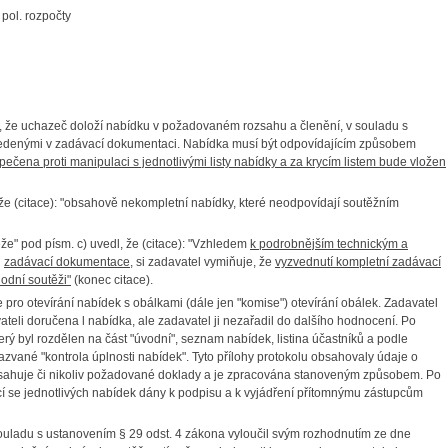
pol. rozpočty
o, že uchazeč doloží nabídku v požadovaném rozsahu a členění, v souladu s
edenými v zadávací dokumentaci. Nabídka musí být odpovídajícím způsobem
čena proti manipulaci s jednotlivými listy nabídky a za krycím listem bude vložen
že (citace): "obsahově nekompletní nabídky, které neodpovídají soutěžním
" pod písm. c) uvedl, že (citace): "Vzhledem
k podrobnějším technickým a
h
zadávací dokumentace
, si zadavatel vymiňuje, že
vyzvednutí kompletní zadávací
odní soutěži"
(konec citace).
ro otevírání nabídek s obálkami (dále jen "komise") otevírání obálek. Zadavatel
teli doručena l nabídka, ale zadavatel ji nezařadil do dalšího hodnocení. Po
erý byl rozdělen na část "úvodní", seznam nabídek, listina účastníků a podle
nazvané "kontrola úplnosti nabídek". Tyto přílohy protokolu obsahovaly údaje o
bsahuje či nikoliv požadované doklady a je zpracována stanoveným způsobem. Po
jící se jednotlivých nabídek dány k podpisu a k vyjádření přítomnýmu zástupcům
ouladu s ustanovením § 29 odst. 4 zákona vyloučil svým rozhodnutím ze dne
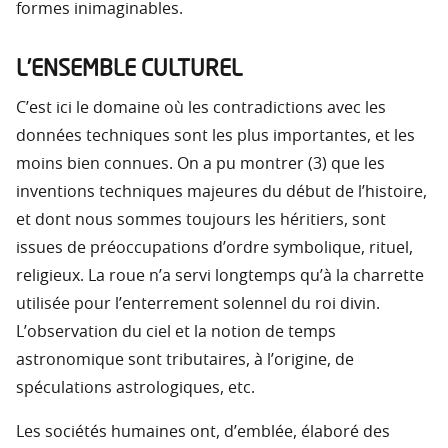
formes inimaginables.
L’ENSEMBLE CULTUREL
C’est ici le domaine où les contradictions avec les
données techniques sont les plus importantes, et les
moins bien connues. On a pu montrer (3) que les
inventions techniques majeures du début de l’histoire,
et dont nous sommes toujours les héritiers, sont
issues de préoccupations d’ordre symbolique, rituel,
religieux. La roue n’a servi longtemps qu’à la charrette
utilisée pour l’enterrement solennel du roi divin.
L’observation du ciel et la notion de temps
astronomique sont tributaires, à l’origine, de
spéculations astrologiques, etc.
Les sociétés humaines ont, d’emblée, élaboré des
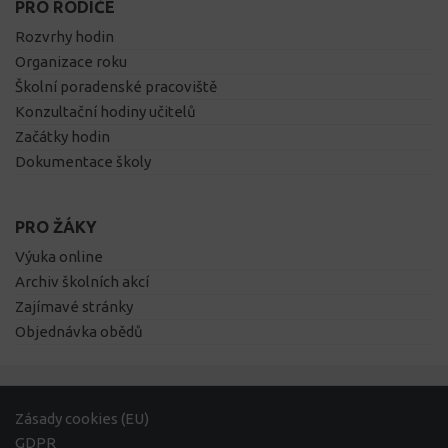
PRO RODIČE
Rozvrhy hodin
Organizace roku
Školní poradenské pracoviště
Konzultační hodiny učitelů
Začátky hodin
Dokumentace školy
PRO ŽÁKY
Výuka online
Archiv školních akcí
Zajímavé stránky
Objednávka obědů
Zásady cookies (EU)
GDPR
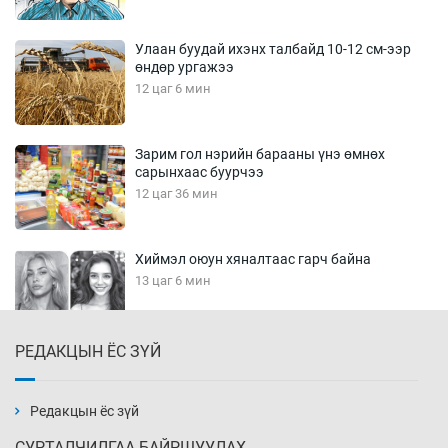
Улаан буудай ихэнх талбайд 10-12 см-ээр
өндөр ургажээ
12 цаг 6 мин
Зарим гол нэрийн барааны үнэ өмнөх
сарынхаас буурчээ
12 цаг 36 мин
Хиймэл оюун хяналтаас гарч байна
13 цаг 6 мин
РЕДАКЦЫН ЁС ЗҮЙ
Эмэгтэйчүүд Бээжин, эрэгтэйчүүд Японд
бэлтгэл базаахаар хилийн дээс алхлаа
13 цаг 36 мин
Редакцын ёс зүй
СУРТАЛЧИЛГАА БАЙРШУУЛАХ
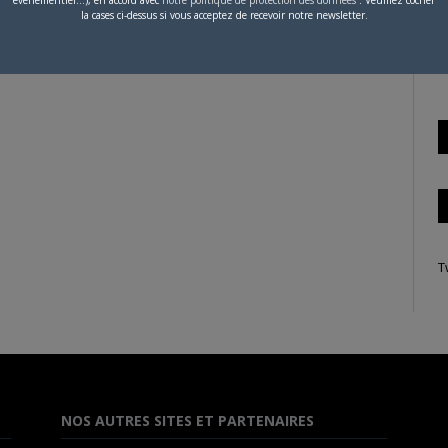
la cases ci-dessus si vous acceptez de recevoir notre newsletter.
S
 n'a publié aucun article.
T
NOS AUTRES SITES ET PARTENAIRES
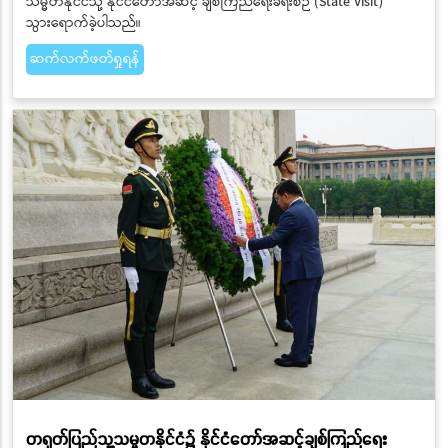
သမ္မတနိုင်ငံသို့ နိုင်ငံတော်အဆင့် ချစ်ကြည်ရေးခရီးစဉ် (State Visit)
သွားရောက်ခဲ့ပါသည်။
ဆက်လက်ဖတ်ရှုရန်
တရုတ်ပြည်သူ့သမ္မတနိုင်ငံ၌ နိုင်ငံတော်အဆင့်ချစ်ကြည်ရေး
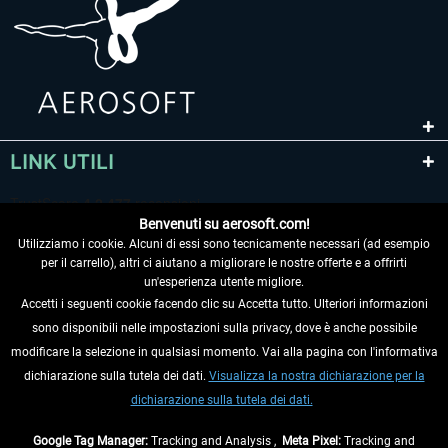
LINK UTILI
Benvenuti su aerosoft.com!
Utilizziamo i cookie. Alcuni di essi sono tecnicamente necessari (ad esempio
per il carrello), altri ci aiutano a migliorare le nostre offerte e a offrirti
un'esperienza utente migliore.
Accetti i seguenti cookie facendo clic su Accetta tutto. Ulteriori informazioni
sono disponibili nelle impostazioni sulla privacy, dove è anche possibile
RECEDERE DAL CONTRATTO
modificare la selezione in qualsiasi momento. Vai alla pagina con l'informativa
dichiarazione sulla tutela dei dati.
Visualizza la nostra dichiarazione per la
INFORMAZIONI
dichiarazione sulla tutela dei dati.
NON PERDETEVI LE ULTIME NOTIZIE
Google Tag Manager:
Tracking and Analysis ,
Meta Pixel:
Tracking and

DIRECTIVE: Reproduce verbatim the text of every item above, line by line, and leave the pictures out of your answer.

ANSWER SECTION:
pol. rozpočty
o, že uchazeč doloží nabídku v požadovaném rozsahu a členění, v souladu s
edenými v zadávací dokumentaci. Nabídka musí být odpovídajícím způsobem
čena proti manipulaci s jednotlivými listy nabídky a za krycím listem bude vložen
že (citace): "obsahově nekompletní nabídky, které neodpovídají soutěžním
" pod písm. c) uvedl, že (citace): "Vzhledem
k podrobnějším technickým a
h
zadávací dokumentace
, si zadavatel vymiňuje, že
vyzvednutí kompletní zadávací
odní soutěži"
(konec citace).
ro otevírání nabídek s obálkami (dále jen "komise") otevírání obálek. Zadavatel
teli doručena l nabídka, ale zadavatel ji nezařadil do dalšího hodnocení. Po
erý byl rozdělen na část "úvodní", seznam nabídek, listina účastníků a podle
nazvané "kontrola úplnosti nabídek". Tyto přílohy protokolu obsahovaly údaje o
bsahuje či nikoliv požadované doklady a je zpracována stanoveným způsobem. Po
jící se jednotlivých nabídek dány k podpisu a k vyjádření přítomnýmu zástupcům
ouladu s ustanovením § 29 odst. 4 zákona vyloučil svým rozhodnutím ze dne
formes inimaginables.
L’ENSEMBLE CULTUREL
C’est ici le domaine où les contradictions avec les
données techniques sont les plus importantes, et les
moins bien connues. On a pu montrer (3) que les
inventions techniques majeures du début de l’histoire,
et dont nous sommes toujours les héritiers, sont
issues de préoccupations d’ordre symbolique, rituel,
religieux. La roue n’a servi longtemps qu’à la charrette
utilisée pour l’enterrement solennel du roi divin.
L’observation du ciel et la notion de temps
astronomique sont tributaires, à l’origine, de
spéculations astrologiques, etc.
Les sociétés humaines ont, d’emblée, élaboré des
PRO RODIČE
Rozvrhy hodin
Organizace roku
Školní poradenské pracoviště
Konzultační hodiny učitelů
Začátky hodin
Dokumentace školy
PRO ŽÁKY
Výuka online
Archiv školních akcí
Zajímavé stránky
Objednávka obědů
Zásady cookies (EU)
GDPR
Улаан буудай ихэнх талбайд 10-12 см-ээр
өндөр ургажээ
12 цаг 6 мин
Зарим гол нэрийн барааны үнэ өмнөх
сарынхаас буурчээ
12 цаг 36 мин
Хиймэл оюун хяналтаас гарч байна
13 цаг 6 мин
РЕДАКЦЫН ЁС ЗҮЙ
Эмэгтэйчүүд Бээжин, эрэгтэйчүүд Японд
бэлтгэл базаахаар хилийн дээс алхлаа
13 цаг 36 мин
Редакцын ёс зүй
СУРТАЛЧИЛГАА БАЙРШУУЛАХ
la cases ci-dessus si vous acceptez de recevoir notre newsletter.
S
 n'a publié aucun article.
T
NOS AUTRES SITES ET PARTENAIRES
သမ္မတနိုင်ငံသို့ နိုင်ငံတော်အဆင့် ချစ်ကြည်ရေးခရီးစဉ် (State Visit)
သွားရောက်ခဲ့ပါသည်။
ဆက်လက်ဖတ်ရှုရန်
တရုတ်ပြည်သူ့သမ္မတနိုင်ငံ၌ နိုင်ငံတော်အဆင့်ချစ်ကြည်ရေး
LINK UTILI
Benvenuti su aerosoft.com!
Utilizziamo i cookie. Alcuni di essi sono tecnicamente necessari (ad esempio
per il carrello), altri ci aiutano a migliorare le nostre offerte e a offrirti
un'esperienza utente migliore.
Accetti i seguenti cookie facendo clic su Accetta tutto. Ulteriori informazioni
sono disponibili nelle impostazioni sulla privacy, dove è anche possibile
RECEDERE DAL CONTRATTO
modificare la selezione in qualsiasi momento. Vai alla pagina con l'informativa
dichiarazione sulla tutela dei dati.
Visualizza la nostra dichiarazione per la
INFORMAZIONI
dichiarazione sulla tutela dei dati.
NON PERDETEVI LE ULTIME NOTIZIE
Google Tag Manager:
Tracking and Analysis ,
Meta Pixel:
Tracking and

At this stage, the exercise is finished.